• [REQUIREMENT]:
Exact copies of the lines below, from the one with "X149265000Y-89263674D03*" up to and including the one with "<source format=gts>", are what this calls for; leave out pictures.

(Hardware design source files)

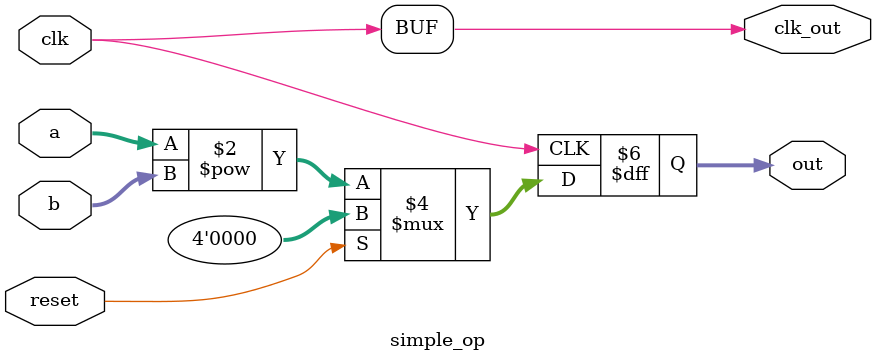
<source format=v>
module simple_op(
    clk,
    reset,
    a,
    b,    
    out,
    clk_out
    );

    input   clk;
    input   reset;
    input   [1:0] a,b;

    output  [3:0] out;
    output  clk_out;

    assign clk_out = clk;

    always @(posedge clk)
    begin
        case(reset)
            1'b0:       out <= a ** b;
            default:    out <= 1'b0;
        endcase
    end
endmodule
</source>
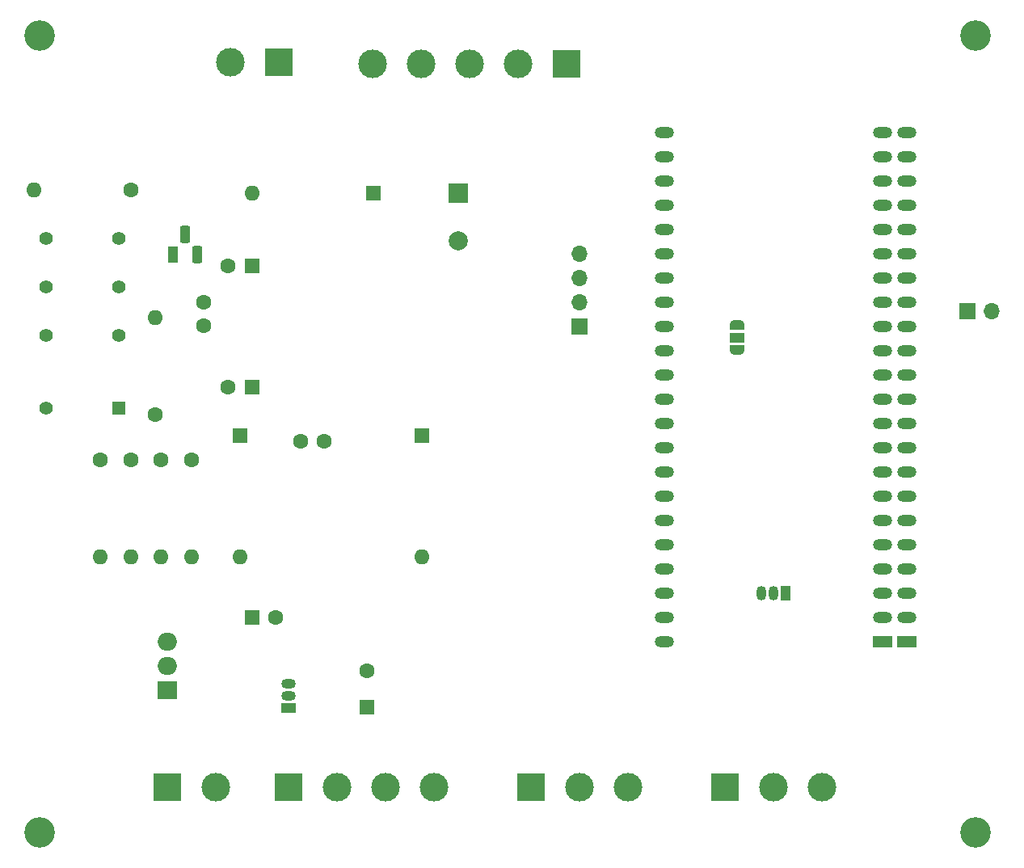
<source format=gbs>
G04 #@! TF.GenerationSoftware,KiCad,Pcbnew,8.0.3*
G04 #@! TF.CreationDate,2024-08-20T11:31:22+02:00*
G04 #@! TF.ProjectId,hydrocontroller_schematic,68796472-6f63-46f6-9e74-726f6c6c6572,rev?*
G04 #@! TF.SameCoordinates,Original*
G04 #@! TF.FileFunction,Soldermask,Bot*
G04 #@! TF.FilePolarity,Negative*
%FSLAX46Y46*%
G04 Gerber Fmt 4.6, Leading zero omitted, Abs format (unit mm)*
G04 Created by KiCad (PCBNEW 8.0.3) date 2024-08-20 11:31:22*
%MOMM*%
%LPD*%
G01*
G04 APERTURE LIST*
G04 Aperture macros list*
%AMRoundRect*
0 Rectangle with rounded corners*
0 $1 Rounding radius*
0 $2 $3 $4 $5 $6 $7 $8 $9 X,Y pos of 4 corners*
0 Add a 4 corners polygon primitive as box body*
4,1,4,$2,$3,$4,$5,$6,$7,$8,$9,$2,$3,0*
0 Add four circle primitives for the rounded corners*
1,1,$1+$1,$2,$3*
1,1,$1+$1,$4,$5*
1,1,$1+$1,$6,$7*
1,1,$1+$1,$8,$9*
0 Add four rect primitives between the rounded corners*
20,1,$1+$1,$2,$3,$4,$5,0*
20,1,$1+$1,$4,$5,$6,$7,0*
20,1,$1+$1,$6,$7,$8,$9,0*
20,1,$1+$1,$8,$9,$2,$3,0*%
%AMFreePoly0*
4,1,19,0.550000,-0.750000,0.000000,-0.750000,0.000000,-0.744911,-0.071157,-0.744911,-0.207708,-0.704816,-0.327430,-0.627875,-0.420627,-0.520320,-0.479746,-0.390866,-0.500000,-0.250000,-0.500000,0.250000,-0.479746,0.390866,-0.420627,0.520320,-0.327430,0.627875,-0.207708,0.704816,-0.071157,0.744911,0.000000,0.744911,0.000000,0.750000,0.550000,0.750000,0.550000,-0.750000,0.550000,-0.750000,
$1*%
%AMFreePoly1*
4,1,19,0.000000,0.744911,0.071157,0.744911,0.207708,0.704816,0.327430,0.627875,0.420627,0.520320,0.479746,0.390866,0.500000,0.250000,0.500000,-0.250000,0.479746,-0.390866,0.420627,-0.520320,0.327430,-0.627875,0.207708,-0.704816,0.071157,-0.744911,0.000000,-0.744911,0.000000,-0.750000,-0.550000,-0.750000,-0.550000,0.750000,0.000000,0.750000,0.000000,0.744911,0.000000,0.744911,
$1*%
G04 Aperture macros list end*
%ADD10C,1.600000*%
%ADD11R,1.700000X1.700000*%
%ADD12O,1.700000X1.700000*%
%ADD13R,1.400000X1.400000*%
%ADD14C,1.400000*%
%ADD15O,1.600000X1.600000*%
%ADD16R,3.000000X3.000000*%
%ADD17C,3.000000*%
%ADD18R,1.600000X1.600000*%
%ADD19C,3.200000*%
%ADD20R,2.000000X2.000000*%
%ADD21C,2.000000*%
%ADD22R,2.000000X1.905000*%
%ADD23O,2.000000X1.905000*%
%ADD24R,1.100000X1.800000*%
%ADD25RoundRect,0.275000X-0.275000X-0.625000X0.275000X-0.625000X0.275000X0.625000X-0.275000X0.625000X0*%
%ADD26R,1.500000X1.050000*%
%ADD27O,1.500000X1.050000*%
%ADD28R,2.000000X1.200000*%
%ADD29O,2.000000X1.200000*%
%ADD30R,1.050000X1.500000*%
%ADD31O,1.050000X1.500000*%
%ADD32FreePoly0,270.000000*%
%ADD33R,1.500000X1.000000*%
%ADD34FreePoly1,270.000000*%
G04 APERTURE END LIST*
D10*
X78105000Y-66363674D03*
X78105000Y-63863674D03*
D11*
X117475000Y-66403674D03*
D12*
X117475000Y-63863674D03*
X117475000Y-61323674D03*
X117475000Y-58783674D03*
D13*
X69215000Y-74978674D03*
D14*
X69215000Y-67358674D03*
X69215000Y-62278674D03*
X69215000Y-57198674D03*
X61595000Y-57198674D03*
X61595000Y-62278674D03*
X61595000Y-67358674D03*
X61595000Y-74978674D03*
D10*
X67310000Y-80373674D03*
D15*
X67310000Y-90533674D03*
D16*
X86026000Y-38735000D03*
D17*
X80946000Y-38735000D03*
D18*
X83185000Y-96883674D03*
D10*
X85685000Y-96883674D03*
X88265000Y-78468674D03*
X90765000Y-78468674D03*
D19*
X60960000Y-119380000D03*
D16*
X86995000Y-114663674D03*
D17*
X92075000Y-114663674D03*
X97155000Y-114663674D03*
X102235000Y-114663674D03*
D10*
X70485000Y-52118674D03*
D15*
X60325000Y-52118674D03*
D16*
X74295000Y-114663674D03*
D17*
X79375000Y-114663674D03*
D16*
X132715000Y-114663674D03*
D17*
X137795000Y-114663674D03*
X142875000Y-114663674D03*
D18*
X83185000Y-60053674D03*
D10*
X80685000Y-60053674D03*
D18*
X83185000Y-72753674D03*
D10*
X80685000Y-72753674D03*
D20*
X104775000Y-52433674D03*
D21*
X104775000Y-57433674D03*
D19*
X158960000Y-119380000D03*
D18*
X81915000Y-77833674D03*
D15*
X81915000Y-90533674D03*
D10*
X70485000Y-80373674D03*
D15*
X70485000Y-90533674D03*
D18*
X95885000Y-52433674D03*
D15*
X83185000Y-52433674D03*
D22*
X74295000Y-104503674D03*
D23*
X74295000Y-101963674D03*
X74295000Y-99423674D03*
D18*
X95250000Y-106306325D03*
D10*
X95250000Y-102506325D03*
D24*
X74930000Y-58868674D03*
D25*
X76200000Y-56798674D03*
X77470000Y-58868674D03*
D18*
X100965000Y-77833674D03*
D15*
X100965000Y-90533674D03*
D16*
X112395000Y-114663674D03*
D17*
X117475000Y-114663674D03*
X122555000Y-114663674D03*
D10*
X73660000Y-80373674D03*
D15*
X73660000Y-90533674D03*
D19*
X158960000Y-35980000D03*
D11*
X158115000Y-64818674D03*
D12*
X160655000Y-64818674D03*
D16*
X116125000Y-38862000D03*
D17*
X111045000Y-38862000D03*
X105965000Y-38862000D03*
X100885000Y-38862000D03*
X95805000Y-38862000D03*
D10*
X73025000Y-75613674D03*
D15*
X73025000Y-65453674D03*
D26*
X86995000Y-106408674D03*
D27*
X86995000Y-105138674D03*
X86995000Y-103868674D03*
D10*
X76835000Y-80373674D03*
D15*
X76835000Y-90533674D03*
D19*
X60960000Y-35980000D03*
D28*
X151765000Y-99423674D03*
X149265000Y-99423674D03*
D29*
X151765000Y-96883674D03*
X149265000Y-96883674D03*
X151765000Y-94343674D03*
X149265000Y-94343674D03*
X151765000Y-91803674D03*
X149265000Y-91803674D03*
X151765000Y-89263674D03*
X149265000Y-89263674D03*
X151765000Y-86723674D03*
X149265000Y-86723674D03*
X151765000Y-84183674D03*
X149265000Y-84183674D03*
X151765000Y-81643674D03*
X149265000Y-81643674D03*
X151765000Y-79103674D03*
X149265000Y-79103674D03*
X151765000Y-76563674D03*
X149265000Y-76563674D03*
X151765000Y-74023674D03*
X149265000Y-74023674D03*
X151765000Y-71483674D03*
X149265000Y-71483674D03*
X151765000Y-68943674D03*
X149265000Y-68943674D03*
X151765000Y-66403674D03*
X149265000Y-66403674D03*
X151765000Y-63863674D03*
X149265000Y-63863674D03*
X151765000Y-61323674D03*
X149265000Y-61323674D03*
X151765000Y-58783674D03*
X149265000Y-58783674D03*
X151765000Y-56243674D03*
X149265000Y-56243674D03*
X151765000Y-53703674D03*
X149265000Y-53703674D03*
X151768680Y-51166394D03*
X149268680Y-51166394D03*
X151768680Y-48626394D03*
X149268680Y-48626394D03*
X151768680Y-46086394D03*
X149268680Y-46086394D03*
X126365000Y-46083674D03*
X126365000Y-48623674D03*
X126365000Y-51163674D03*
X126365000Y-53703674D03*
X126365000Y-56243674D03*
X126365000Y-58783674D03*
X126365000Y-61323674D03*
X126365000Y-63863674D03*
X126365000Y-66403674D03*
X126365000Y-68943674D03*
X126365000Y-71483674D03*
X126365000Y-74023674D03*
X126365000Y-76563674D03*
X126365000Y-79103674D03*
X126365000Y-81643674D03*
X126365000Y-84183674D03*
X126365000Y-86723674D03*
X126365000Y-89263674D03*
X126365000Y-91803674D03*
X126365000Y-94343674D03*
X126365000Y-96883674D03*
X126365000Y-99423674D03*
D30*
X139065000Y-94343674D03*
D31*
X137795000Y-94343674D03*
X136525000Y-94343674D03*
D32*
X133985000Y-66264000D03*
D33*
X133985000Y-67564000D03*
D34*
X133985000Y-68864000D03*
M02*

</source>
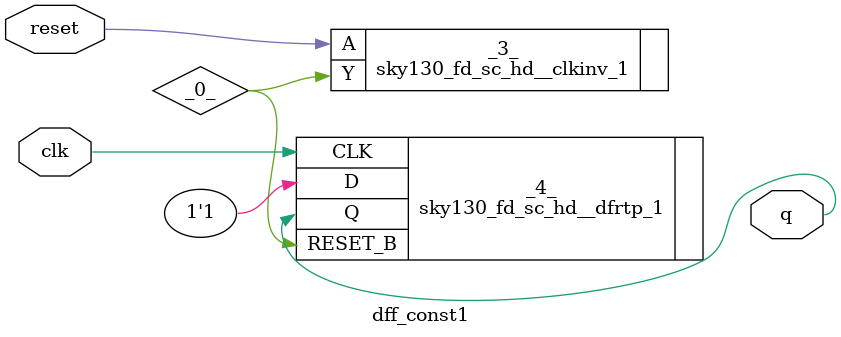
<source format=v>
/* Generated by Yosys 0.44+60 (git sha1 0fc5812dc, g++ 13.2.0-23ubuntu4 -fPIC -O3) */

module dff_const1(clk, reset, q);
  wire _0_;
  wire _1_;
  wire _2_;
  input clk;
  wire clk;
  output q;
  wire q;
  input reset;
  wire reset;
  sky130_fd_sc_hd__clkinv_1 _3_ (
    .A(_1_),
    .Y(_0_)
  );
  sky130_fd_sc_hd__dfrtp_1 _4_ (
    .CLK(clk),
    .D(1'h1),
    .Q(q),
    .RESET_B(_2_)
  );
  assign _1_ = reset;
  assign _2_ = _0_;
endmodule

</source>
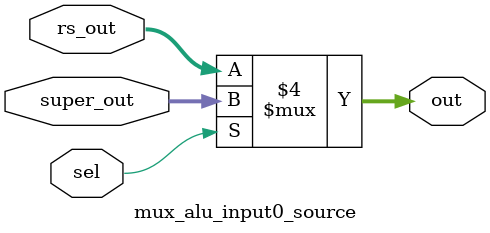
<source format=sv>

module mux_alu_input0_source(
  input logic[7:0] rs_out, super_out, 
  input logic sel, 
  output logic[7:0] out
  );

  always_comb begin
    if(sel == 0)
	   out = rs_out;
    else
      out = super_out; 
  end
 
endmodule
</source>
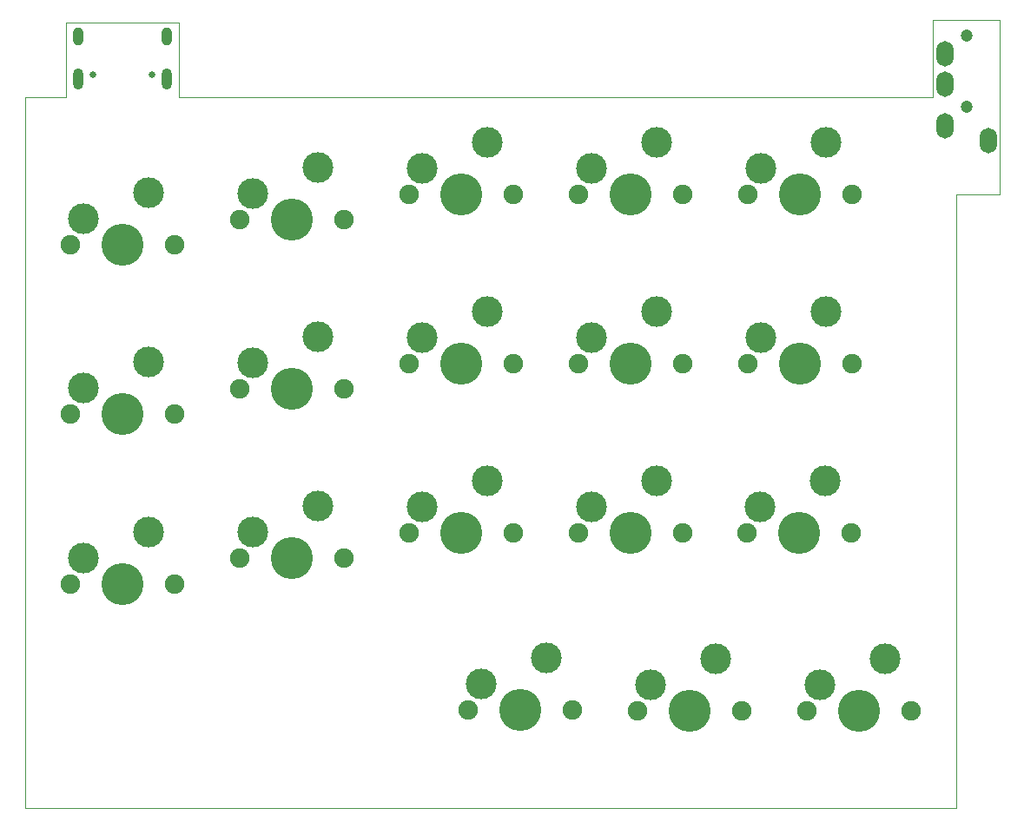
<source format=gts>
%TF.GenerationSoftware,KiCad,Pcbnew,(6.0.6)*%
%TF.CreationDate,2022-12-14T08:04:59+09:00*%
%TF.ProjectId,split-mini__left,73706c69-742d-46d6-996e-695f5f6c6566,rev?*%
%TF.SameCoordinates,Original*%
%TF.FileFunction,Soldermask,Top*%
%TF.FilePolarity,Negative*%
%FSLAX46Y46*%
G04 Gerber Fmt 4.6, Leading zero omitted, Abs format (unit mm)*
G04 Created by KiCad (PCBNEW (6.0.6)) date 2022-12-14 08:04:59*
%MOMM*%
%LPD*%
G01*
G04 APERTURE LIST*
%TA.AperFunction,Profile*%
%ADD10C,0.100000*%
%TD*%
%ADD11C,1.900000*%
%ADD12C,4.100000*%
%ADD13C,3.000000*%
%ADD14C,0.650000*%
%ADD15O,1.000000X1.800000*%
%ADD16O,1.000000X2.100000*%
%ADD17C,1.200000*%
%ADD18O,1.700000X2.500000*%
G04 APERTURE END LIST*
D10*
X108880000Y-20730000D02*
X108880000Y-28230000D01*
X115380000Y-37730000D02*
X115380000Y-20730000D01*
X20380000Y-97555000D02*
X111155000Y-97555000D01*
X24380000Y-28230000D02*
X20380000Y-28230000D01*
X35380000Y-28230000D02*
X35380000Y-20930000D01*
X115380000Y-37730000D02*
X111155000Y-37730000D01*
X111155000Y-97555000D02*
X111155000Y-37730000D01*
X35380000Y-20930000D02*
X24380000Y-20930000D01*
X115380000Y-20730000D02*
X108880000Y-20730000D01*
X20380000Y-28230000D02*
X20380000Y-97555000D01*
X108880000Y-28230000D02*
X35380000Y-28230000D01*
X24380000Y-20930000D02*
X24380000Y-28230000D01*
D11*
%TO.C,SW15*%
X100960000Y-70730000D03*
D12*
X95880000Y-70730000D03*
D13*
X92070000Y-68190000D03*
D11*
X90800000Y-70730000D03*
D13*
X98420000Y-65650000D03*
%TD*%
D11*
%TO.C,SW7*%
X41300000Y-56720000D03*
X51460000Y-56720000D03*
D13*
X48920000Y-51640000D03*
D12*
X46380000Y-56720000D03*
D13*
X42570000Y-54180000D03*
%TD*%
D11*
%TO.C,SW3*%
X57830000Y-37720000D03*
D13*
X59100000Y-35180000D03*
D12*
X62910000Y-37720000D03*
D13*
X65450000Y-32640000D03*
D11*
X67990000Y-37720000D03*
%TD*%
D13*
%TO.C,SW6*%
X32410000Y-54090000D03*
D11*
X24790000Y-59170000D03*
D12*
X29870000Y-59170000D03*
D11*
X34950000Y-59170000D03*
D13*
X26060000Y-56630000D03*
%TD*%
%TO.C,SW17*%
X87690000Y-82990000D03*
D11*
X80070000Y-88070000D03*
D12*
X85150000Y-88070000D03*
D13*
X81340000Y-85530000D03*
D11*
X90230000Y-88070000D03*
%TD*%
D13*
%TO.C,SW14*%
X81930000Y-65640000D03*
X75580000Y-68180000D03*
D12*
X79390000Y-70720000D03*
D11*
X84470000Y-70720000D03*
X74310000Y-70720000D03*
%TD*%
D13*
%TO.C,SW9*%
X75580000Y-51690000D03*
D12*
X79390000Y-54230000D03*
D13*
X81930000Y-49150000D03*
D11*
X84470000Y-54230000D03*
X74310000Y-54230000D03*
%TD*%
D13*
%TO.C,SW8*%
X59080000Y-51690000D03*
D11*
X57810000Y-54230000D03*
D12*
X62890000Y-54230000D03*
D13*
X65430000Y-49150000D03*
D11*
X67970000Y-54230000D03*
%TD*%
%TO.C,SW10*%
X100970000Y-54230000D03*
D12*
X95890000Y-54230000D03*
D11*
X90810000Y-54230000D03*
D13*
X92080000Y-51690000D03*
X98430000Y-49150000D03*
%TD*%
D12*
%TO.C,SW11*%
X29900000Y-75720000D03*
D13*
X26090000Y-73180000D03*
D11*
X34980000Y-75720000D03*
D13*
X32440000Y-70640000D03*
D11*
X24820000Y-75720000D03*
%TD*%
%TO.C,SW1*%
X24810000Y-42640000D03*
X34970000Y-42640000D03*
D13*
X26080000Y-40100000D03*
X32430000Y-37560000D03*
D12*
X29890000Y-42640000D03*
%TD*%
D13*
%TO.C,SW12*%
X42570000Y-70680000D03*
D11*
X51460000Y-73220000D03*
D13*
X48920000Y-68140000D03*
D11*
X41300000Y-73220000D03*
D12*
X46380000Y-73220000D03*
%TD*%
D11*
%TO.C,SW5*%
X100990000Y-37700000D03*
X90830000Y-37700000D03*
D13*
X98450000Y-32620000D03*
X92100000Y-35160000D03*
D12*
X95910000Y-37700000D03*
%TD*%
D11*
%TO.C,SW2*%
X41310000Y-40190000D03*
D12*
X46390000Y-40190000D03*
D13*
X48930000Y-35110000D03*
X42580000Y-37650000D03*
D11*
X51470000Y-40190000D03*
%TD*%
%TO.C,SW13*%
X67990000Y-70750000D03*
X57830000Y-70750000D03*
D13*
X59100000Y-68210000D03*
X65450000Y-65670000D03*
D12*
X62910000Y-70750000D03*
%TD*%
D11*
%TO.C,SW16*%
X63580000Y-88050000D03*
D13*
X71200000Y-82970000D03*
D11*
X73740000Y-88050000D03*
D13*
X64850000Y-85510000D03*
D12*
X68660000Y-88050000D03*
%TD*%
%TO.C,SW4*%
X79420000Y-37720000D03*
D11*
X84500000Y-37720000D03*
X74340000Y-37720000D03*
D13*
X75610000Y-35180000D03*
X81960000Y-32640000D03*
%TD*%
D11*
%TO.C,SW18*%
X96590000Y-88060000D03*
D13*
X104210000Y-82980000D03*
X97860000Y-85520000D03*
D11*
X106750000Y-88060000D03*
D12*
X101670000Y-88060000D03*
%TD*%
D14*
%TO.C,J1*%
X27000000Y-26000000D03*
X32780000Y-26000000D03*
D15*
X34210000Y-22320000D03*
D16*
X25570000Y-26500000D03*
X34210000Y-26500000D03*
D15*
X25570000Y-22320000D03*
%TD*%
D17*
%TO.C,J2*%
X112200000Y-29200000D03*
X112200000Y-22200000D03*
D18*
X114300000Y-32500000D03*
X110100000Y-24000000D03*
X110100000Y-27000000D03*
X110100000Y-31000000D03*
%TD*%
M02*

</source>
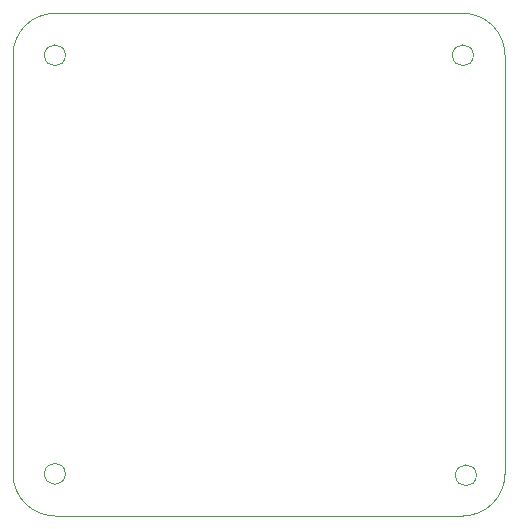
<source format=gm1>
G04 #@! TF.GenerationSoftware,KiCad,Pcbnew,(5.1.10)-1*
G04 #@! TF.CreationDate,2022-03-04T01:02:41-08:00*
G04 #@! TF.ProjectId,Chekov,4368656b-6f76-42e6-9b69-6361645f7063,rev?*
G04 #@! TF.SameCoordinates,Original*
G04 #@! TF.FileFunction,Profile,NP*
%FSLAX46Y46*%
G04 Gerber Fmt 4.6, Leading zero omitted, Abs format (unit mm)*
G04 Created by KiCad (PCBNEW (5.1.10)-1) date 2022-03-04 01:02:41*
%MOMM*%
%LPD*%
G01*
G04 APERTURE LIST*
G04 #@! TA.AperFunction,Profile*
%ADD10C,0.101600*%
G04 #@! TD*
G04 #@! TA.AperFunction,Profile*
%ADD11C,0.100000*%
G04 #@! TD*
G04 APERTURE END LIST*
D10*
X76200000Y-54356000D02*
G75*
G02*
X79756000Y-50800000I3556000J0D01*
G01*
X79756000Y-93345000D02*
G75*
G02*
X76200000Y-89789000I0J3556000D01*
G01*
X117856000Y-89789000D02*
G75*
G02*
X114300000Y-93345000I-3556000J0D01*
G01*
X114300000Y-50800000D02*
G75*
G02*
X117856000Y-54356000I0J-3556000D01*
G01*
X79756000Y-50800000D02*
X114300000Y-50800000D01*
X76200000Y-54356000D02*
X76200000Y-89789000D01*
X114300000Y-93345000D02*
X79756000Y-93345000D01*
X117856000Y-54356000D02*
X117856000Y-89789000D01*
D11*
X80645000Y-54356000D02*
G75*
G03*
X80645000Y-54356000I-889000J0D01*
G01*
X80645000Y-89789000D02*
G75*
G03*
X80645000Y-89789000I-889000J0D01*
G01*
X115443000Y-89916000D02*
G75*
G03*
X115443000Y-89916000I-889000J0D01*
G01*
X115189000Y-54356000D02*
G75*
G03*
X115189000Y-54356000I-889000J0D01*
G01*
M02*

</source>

• [RESULT]:
X149265000Y-89263674D03*
X151765000Y-86723674D03*
X149265000Y-86723674D03*
X151765000Y-84183674D03*
X149265000Y-84183674D03*
X151765000Y-81643674D03*
X149265000Y-81643674D03*
X151765000Y-79103674D03*
X149265000Y-79103674D03*
X151765000Y-76563674D03*
X149265000Y-76563674D03*
X151765000Y-74023674D03*
X149265000Y-74023674D03*
X151765000Y-71483674D03*
X149265000Y-71483674D03*
X151765000Y-68943674D03*
X149265000Y-68943674D03*
X151765000Y-66403674D03*
X149265000Y-66403674D03*
X151765000Y-63863674D03*
X149265000Y-63863674D03*
X151765000Y-61323674D03*
X149265000Y-61323674D03*
X151765000Y-58783674D03*
X149265000Y-58783674D03*
X151765000Y-56243674D03*
X149265000Y-56243674D03*
X151765000Y-53703674D03*
X149265000Y-53703674D03*
X151768680Y-51166394D03*
X149268680Y-51166394D03*
X151768680Y-48626394D03*
X149268680Y-48626394D03*
X151768680Y-46086394D03*
X149268680Y-46086394D03*
X126365000Y-46083674D03*
X126365000Y-48623674D03*
X126365000Y-51163674D03*
X126365000Y-53703674D03*
X126365000Y-56243674D03*
X126365000Y-58783674D03*
X126365000Y-61323674D03*
X126365000Y-63863674D03*
X126365000Y-66403674D03*
X126365000Y-68943674D03*
X126365000Y-71483674D03*
X126365000Y-74023674D03*
X126365000Y-76563674D03*
X126365000Y-79103674D03*
X126365000Y-81643674D03*
X126365000Y-84183674D03*
X126365000Y-86723674D03*
X126365000Y-89263674D03*
X126365000Y-91803674D03*
X126365000Y-94343674D03*
X126365000Y-96883674D03*
X126365000Y-99423674D03*
D30*
X139065000Y-94343674D03*
D31*
X137795000Y-94343674D03*
X136525000Y-94343674D03*
D32*
X133985000Y-66264000D03*
D33*
X133985000Y-67564000D03*
D34*
X133985000Y-68864000D03*
M02*

</source>
<source format=v>
/* Generated by Yosys 0.44+60 (git sha1 0fc5812dc, g++ 13.2.0-23ubuntu4 -fPIC -O3) */

module dff_const1(clk, reset, q);
  wire _0_;
  wire _1_;
  wire _2_;
  input clk;
  wire clk;
  output q;
  wire q;
  input reset;
  wire reset;
  sky130_fd_sc_hd__clkinv_1 _3_ (
    .A(_1_),
    .Y(_0_)
  );
  sky130_fd_sc_hd__dfrtp_1 _4_ (
    .CLK(clk),
    .D(1'h1),
    .Q(q),
    .RESET_B(_2_)
  );
  assign _1_ = reset;
  assign _2_ = _0_;
endmodule

</source>
<source format=sv>

module mux_alu_input0_source(
  input logic[7:0] rs_out, super_out, 
  input logic sel, 
  output logic[7:0] out
  );

  always_comb begin
    if(sel == 0)
	   out = rs_out;
    else
      out = super_out; 
  end
 
endmodule
</source>
<source format=gts>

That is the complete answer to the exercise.